The ”gentle Cesar” while sounding good in practice is often not achievable. It requires a spinal or epidural anesthetic by a skilled anesthetists.
Skilled anesthetists are not required for normal births but they are required in every case of surgical birth, greatly raising the costs, taking them away from routine operations and greatly extending the waiting times for routine surgery across the nation.
These doctors use their considerable skill to anaesthetize the body below the waist so that these “gentle Cesars” can take place. In a significant number of cases, as has been my own experience, that this form of anesthetic fails, in as much a 20% of cases .
Too often these mothers are told that their “gentle Cesar” is going to require a general anesthetic after all.
The enormous growth of surgical births as greatly increased costs and reduced the availability of operating theatres and staff. As time goes this situration is getting worse and because surgical births can only happen in cities, rural areas suffer.
A nurse midwife can deliver a baby in the bush and rural areas but surgical births force mothers to travel many miles to have their babies and often have to live away from their families if the procedure is scheduled because of foreseen medical complications.
This has led to unacceptable deaths of babies, babies being born by the road side and in one of the most tragic or all, a near-term mother travelling around in a capital city in an ambulance waiting for a hospital to accept which led to her death and the death of the baby.
Many obstetricians, once skilled doctors who could deliver babies using instruments like forceps have now abandoned these practices and simply Cesar every mother with any complications no matter how trivial.
Some national centers with populations of over 70,000 persons have lost these specialists altogether. Gladstone is one such place and despite every effort by Government, a proper birthing service led by a qualified specialist obstetrician no longer exists.
While midwives have the basic skills to deliver babies, if a skilled obstetric surgeon is not there and readily available to back them up, they cannot do the ordinary work of natural delivery.
The need to have skilled specialists managing pregnancy has grown whilst at the same time that their numbers are in decline. Mothers are getting older and more and more women with diabetes and excessive weight are having children.

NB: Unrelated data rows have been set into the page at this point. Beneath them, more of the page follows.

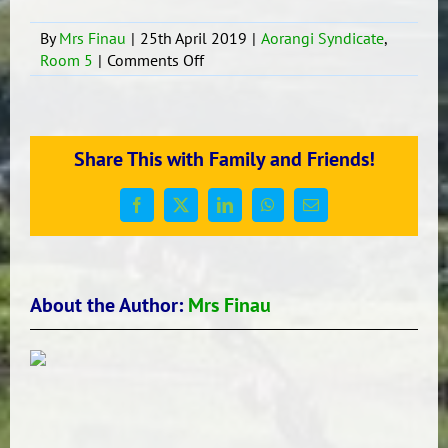
By
Mrs Finau
|
25th April 2019
|
Aorangi Syndicate
,
on
Room 5
|
Comments Off
Fakafiefia’i
e
ngaahi
‘aho
Share This with Family and Friends!
Fa’ele’i.
Facebook
X
LinkedIn
WhatsApp
Email
About the Author:
Mrs Finau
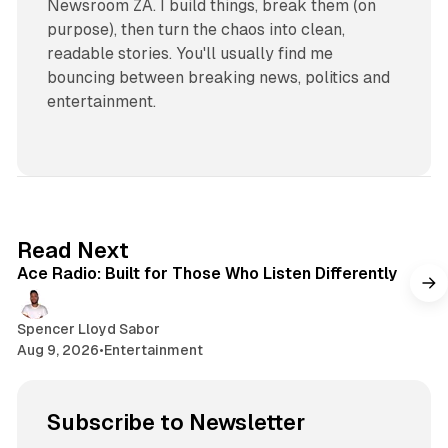
Newsroom ZA. I build things, break them (on
purpose), then turn the chaos into clean,
readable stories. You'll usually find me
bouncing between breaking news, politics and
entertainment.
2 min read
Read Next
Ace Radio: Built for Those Who Listen Differently
Spencer Lloyd Sabor
Aug 9, 2026
•
Entertainment
Subscribe to Newsletter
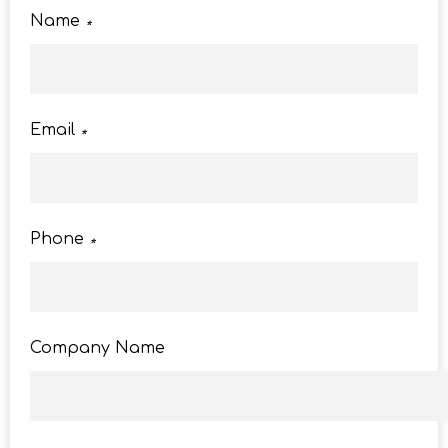
Name
*
Email
*
Phone
*
Company Name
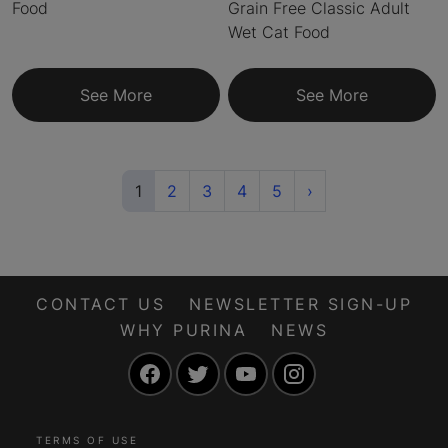
Food
Grain Free Classic Adult
Wet Cat Food
See More
See More
(current)
Next
1
2
3
4
5
›
CONTACT US
NEWSLETTER SIGN-UP
WHY PURINA
NEWS
Facebook
Twitter
YouTube
Instagram
TERMS OF USE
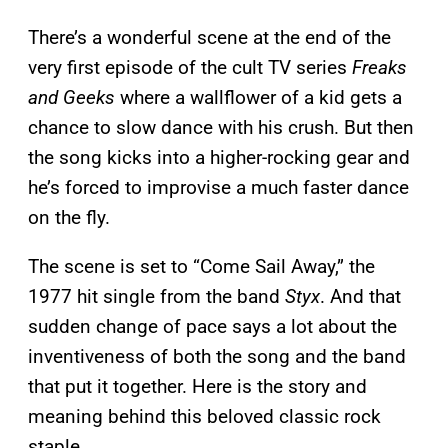
There’s a wonderful scene at the end of the
very first episode of the cult TV series
Freaks
and Geeks
where a wallflower of a kid gets a
chance to slow dance with his crush. But then
the song kicks into a higher-rocking gear and
he’s forced to improvise a much faster dance
on the fly.
The scene is set to “Come Sail Away,” the
1977 hit single from the band
Styx
. And that
sudden change of pace says a lot about the
inventiveness of both the song and the band
that put it together. Here is the story and
meaning behind this beloved classic rock
staple.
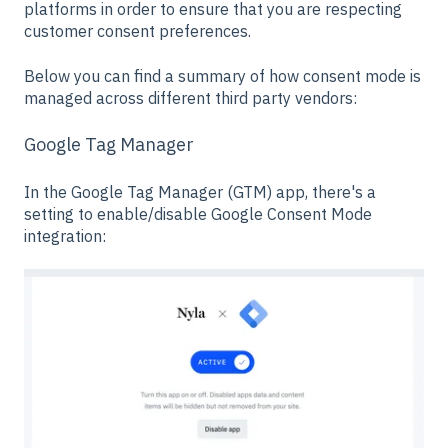
platforms in order to ensure that you are respecting
customer consent preferences.
Below you can find a summary of how consent mode is
managed across different third party vendors:
Google Tag Manager
In the Google Tag Manager (GTM) app, there's a
setting to enable/disable Google Consent Mode
integration:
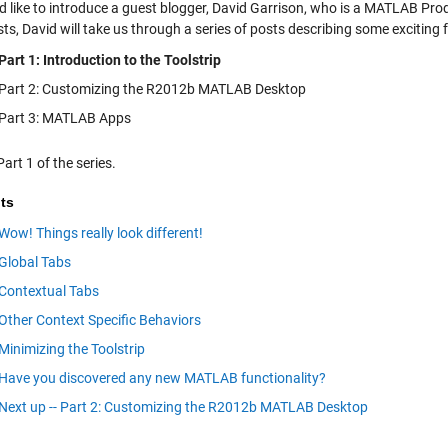
’d like to introduce a guest blogger, David Garrison, who is a MATLAB P
sts, David will take us through a series of posts describing some excitin
Part 1: Introduction to the Toolstrip
Part 2: Customizing the R2012b MATLAB Desktop
Part 3: MATLAB Apps
Part 1 of the series.
ts
Wow! Things really look different!
Global Tabs
Contextual Tabs
Other Context Specific Behaviors
Minimizing the Toolstrip
Have you discovered any new MATLAB functionality?
Next up -- Part 2: Customizing the R2012b MATLAB Desktop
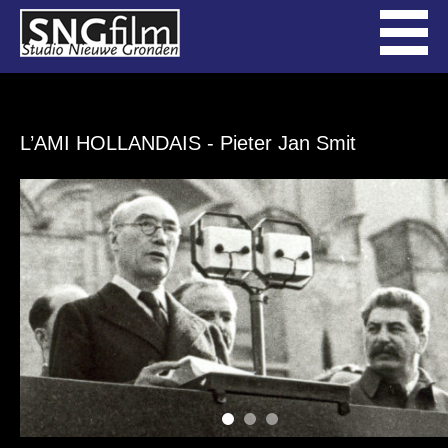
L’AMI HOLLANDAIS
- Pieter Jan Smit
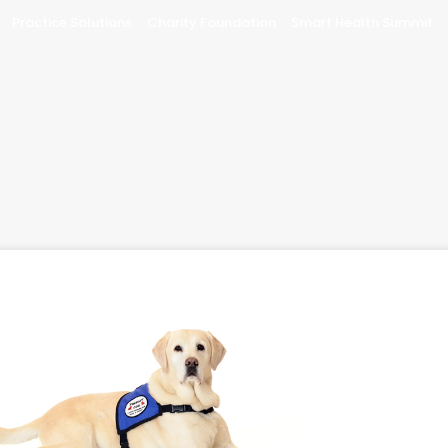
Practice Solutions
Charity Foundation
Smart Health Summit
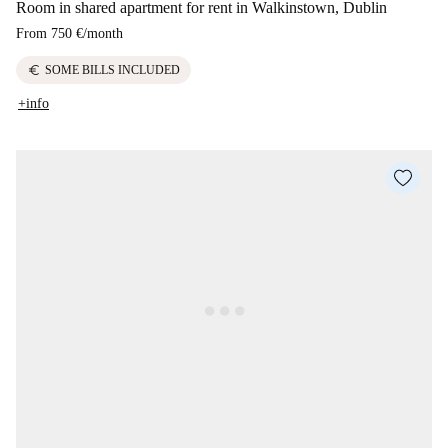
Room in shared apartment for rent in Walkinstown, Dublin
From
750 €
/
month
euro
SOME BILLS INCLUDED
+info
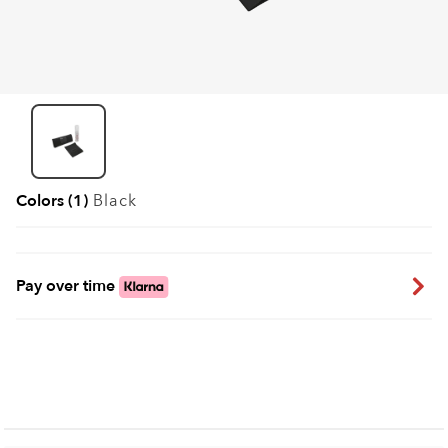
Colors (1)
Black
Pay over time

These complications are more likely to lead to an increase in the number of surgical births, It is hard to see that these trends can be reversed.

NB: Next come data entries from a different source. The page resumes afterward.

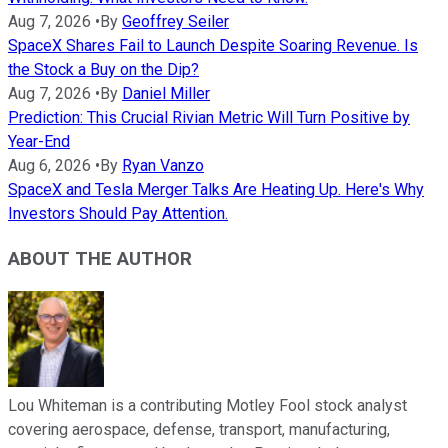
Aug 7, 2026
•
By
Geoffrey Seiler
SpaceX Shares Fail to Launch Despite Soaring Revenue. Is
the Stock a Buy on the Dip?
Aug 7, 2026
•
By
Daniel Miller
Prediction: This Crucial Rivian Metric Will Turn Positive by
Year-End
Aug 6, 2026
•
By
Ryan Vanzo
SpaceX and Tesla Merger Talks Are Heating Up. Here's Why
Investors Should Pay Attention.
ABOUT THE AUTHOR
Lou Whiteman is a contributing Motley Fool stock analyst
covering aerospace, defense, transport, manufacturing,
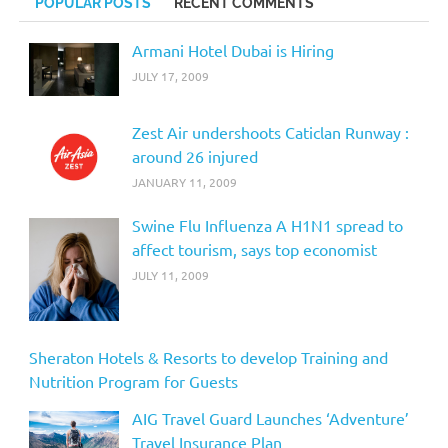
POPULAR POSTS
RECENT COMMENTS
Armani Hotel Dubai is Hiring
JULY 17, 2009
Zest Air undershoots Caticlan Runway :
around 26 injured
JANUARY 11, 2009
Swine Flu Influenza A H1N1 spread to
affect tourism, says top economist
JULY 11, 2009
Sheraton Hotels & Resorts to develop Training and
Nutrition Program for Guests
AIG Travel Guard Launches ‘Adventure’
Travel Insurance Plan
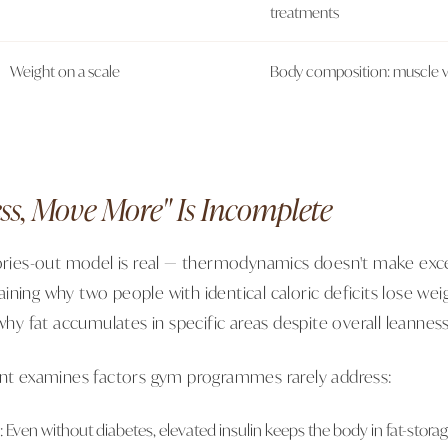
treatments
Weight on a scale
Body composition: muscle vs 
ss, Move More" Is Incomplete
lories-out model is real — thermodynamics doesn't make exc
plaining why two people with identical caloric deficits lose wei
 why fat accumulates in specific areas despite overall leanness
ent examines factors gym programmes rarely address:
e: Even without diabetes, elevated insulin keeps the body in fat-stor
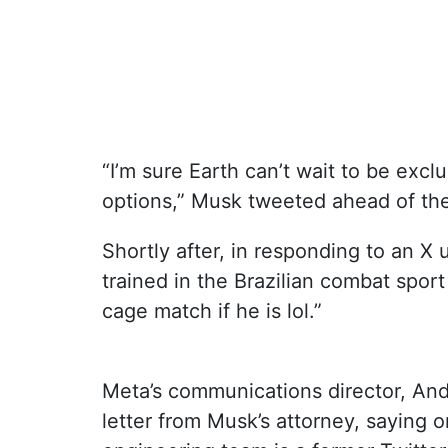
“I’m sure Earth can’t wait to be exc
options,” Musk tweeted ahead of the
Shortly after, in responding to an 
trained in the Brazilian combat sport
cage match if he is lol.”
Meta’s communications director, And
letter from Musk’s attorney, saying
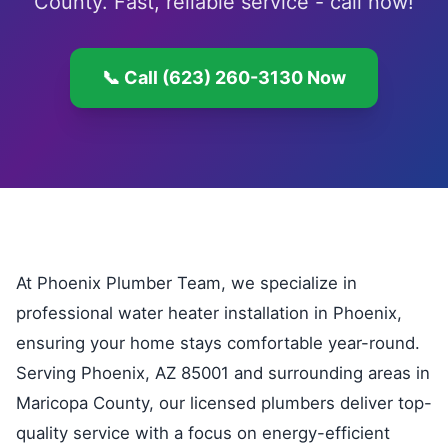
County. Fast, reliable service - call now!
📞 Call (623) 260-3130 Now
At Phoenix Plumber Team, we specialize in
professional water heater installation in Phoenix,
ensuring your home stays comfortable year-round.
Serving Phoenix, AZ 85001 and surrounding areas in
Maricopa County, our licensed plumbers deliver top-
quality service with a focus on energy-efficient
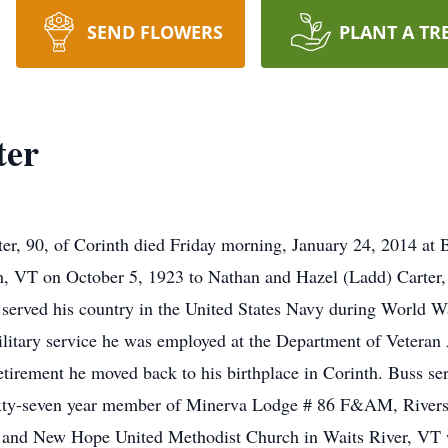
SEND FLOWERS
PLANT A TR
ter
r, 90, of Corinth died Friday morning, January 24, 2014 at 
, VT on October 5, 1923 to Nathan and Hazel (Ladd) Carter, th
he served his country in the United States Navy during World 
litary service he was employed at the Department of Veteran A
 retirement he moved back to his birthplace in Corinth. Buss s
ixty-seven year member of Minerva Lodge # 86 F&AM, Riversi
 and New Hope United Methodist Church in Waits River, VT w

Many researchers have drawn attention to less well-known complications of surgical birth. Michael Mosley, now deceased, was one such and he often presented evidence from careful studies which showed that children born by Caesar missed out on important exposure to bacteria and antibodies in the mother's birth canal when born into the maternal secretions.
Later in life the loss of these vital ingredients increased the risk of allergies and autoimmune illnesses in children born by surgical birth. Medical science is only now discovering all the disadvantages a child born by Ceasar has compared to a child born naturally.

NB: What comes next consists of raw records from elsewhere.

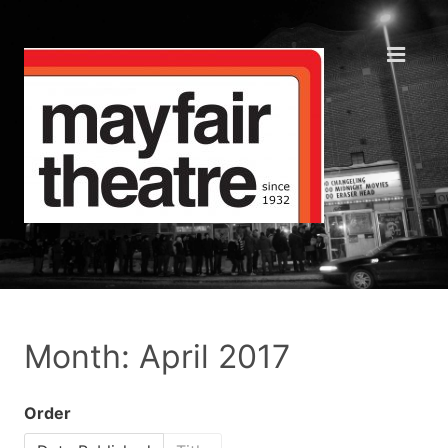
Month: April 2017
Order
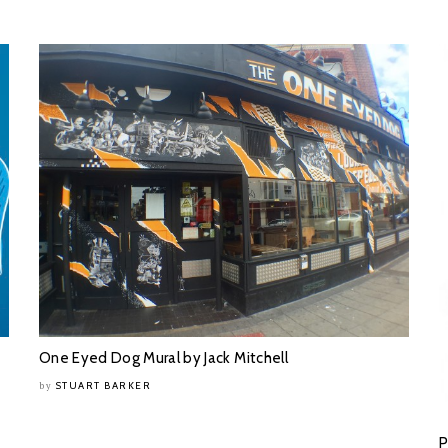
One Eyed Dog Mural by Jack Mitchell
STUART BARKER
by
P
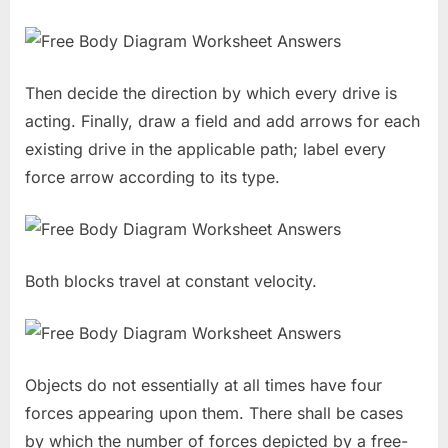
Then decide the direction by which every drive is
acting. Finally, draw a field and add arrows for each
existing drive in the applicable path; label every
force arrow according to its type.
Both blocks travel at constant velocity.
Objects do not essentially at all times have four
forces appearing upon them. There shall be cases
by which the number of forces depicted by a free-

I have attempted to cover just some of the problems, long term and short term, associated with surgical birth, including the blowing out of surgical waiting lists for routine surgery, the loss of skills by obstetricians, the decline in health services in rural and country areas, the risk of death of both mother and child, the prolonged maternal recovery time and the long term consequences for children.
Yet there are other problems, the financial cost to patients society and the adverse emotional effects on mothers who do not bond as well to a child born by surgical birth.
As doctors perfected the wonderful techniques that led to a revolution in maternal and child health care during the 20th Century where Cesarean section was the last resort when all other options had failed, they never would have imagined that this last resort would become the most common form of child birth of all.